Page-level text extractions
• • • • • • •

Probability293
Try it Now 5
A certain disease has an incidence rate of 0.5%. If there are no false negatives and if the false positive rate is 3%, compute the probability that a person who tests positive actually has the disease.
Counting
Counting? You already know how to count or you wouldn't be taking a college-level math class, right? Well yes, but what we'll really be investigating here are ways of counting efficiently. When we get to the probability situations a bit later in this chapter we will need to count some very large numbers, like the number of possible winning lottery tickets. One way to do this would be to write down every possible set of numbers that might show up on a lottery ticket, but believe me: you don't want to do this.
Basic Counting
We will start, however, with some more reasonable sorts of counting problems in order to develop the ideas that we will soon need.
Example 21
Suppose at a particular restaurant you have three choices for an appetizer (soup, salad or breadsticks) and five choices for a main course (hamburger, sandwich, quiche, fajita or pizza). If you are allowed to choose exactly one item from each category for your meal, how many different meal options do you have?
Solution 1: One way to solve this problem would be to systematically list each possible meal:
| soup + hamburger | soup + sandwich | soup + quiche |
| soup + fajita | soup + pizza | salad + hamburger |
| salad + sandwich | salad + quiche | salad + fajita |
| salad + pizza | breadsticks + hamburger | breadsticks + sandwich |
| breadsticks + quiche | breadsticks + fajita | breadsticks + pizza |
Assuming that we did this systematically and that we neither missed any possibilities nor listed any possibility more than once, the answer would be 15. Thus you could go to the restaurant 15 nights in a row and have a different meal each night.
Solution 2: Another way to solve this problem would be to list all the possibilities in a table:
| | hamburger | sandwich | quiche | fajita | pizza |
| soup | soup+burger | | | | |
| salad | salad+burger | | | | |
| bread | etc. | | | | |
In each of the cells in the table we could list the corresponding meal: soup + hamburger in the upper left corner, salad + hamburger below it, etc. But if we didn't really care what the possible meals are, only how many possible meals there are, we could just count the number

• • • • • • •

# Work item:
Filter the lines above, keeping each one that contains the string "this".

# Solution:
Counting? You already know how to count or you wouldn't be taking a college-level math class, right? Well yes, but what we'll really be investigating here are ways of counting efficiently. When we get to the probability situations a bit later in this chapter we will need to count some very large numbers, like the number of possible winning lottery tickets. One way to do this would be to write down every possible set of numbers that might show up on a lottery ticket, but believe me: you don't want to do this.
Solution 1: One way to solve this problem would be to systematically list each possible meal:
Assuming that we did this systematically and that we neither missed any possibilities nor listed any possibility more than once, the answer would be 15. Thus you could go to the restaurant 15 nights in a row and have a different meal each night.
Solution 2: Another way to solve this problem would be to list all the possibilities in a table:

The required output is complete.